## Directions
Show each line of the material below that contains the word "Recorded". Matching is case-sensitive.

## Source material
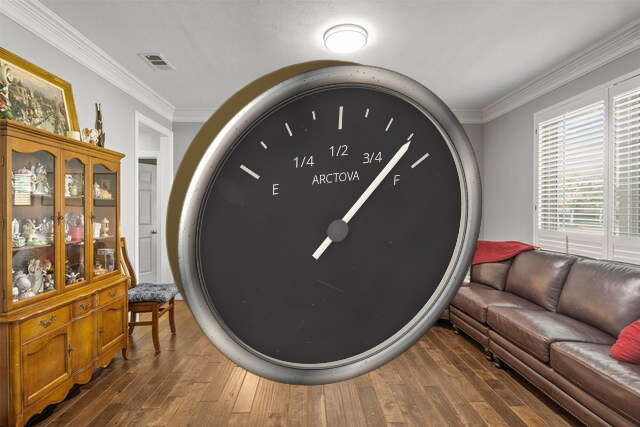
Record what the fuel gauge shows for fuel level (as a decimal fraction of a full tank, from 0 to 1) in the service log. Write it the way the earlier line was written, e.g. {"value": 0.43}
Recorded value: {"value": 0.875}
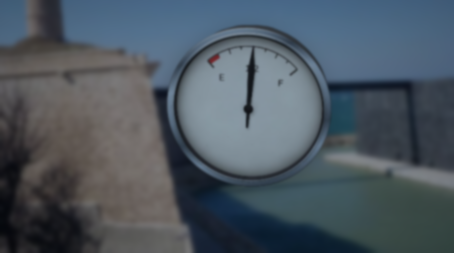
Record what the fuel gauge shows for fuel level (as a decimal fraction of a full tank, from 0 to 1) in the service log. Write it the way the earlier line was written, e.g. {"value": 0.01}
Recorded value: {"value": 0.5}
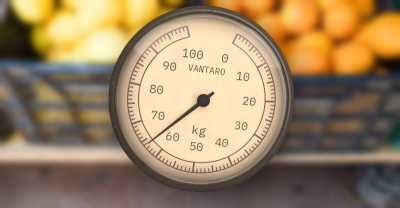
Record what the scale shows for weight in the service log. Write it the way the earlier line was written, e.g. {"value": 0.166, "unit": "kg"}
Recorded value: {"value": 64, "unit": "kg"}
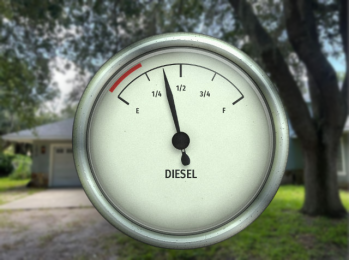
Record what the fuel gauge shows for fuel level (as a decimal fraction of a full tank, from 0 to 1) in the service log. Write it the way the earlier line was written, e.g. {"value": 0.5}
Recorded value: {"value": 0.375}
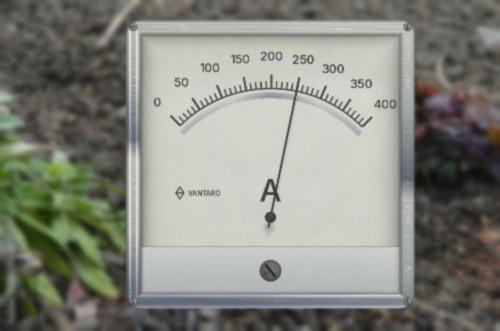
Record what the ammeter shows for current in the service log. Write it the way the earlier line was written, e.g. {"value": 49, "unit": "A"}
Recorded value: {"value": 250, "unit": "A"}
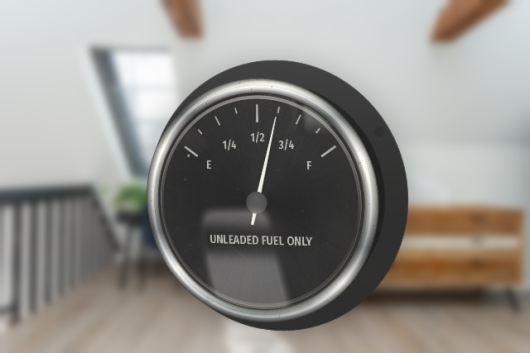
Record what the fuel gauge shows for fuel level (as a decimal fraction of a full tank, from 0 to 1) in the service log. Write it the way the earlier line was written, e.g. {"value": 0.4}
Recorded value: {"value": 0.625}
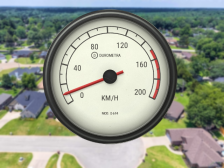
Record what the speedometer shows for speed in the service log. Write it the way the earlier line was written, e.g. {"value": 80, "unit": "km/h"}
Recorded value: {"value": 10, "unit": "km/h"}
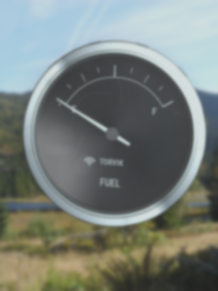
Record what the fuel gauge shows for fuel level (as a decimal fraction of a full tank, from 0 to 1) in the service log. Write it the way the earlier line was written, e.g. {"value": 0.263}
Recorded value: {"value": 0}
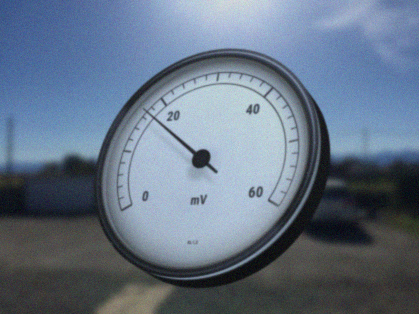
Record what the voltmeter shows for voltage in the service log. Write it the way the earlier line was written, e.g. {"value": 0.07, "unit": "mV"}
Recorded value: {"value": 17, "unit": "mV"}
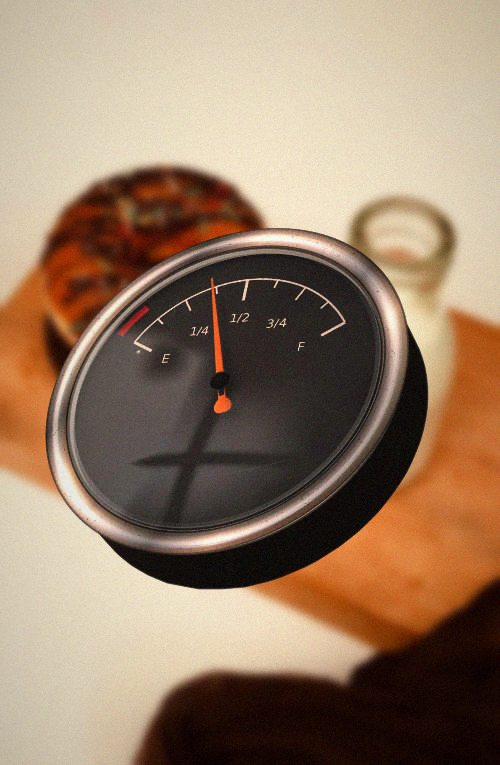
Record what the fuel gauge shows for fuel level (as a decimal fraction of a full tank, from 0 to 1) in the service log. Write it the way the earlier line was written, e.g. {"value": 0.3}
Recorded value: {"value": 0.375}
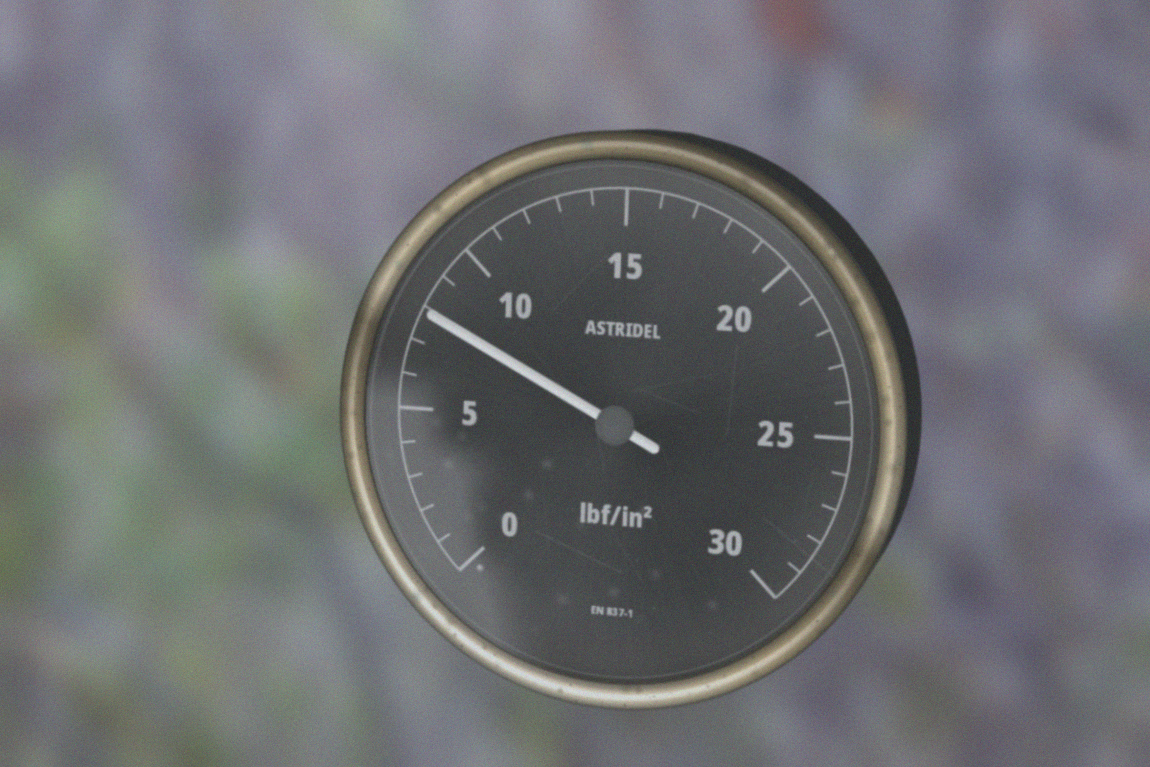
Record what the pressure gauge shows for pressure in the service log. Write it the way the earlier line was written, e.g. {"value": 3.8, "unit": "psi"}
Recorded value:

## Answer box
Recorded value: {"value": 0.875}
Recorded value: {"value": 0.5}
Recorded value: {"value": 64, "unit": "kg"}
Recorded value: {"value": 0.375}
Recorded value: {"value": 250, "unit": "A"}
Recorded value: {"value": 0.625}
Recorded value: {"value": 10, "unit": "km/h"}
Recorded value: {"value": 0}
Recorded value: {"value": 17, "unit": "mV"}
Recorded value: {"value": 0.375}
Recorded value:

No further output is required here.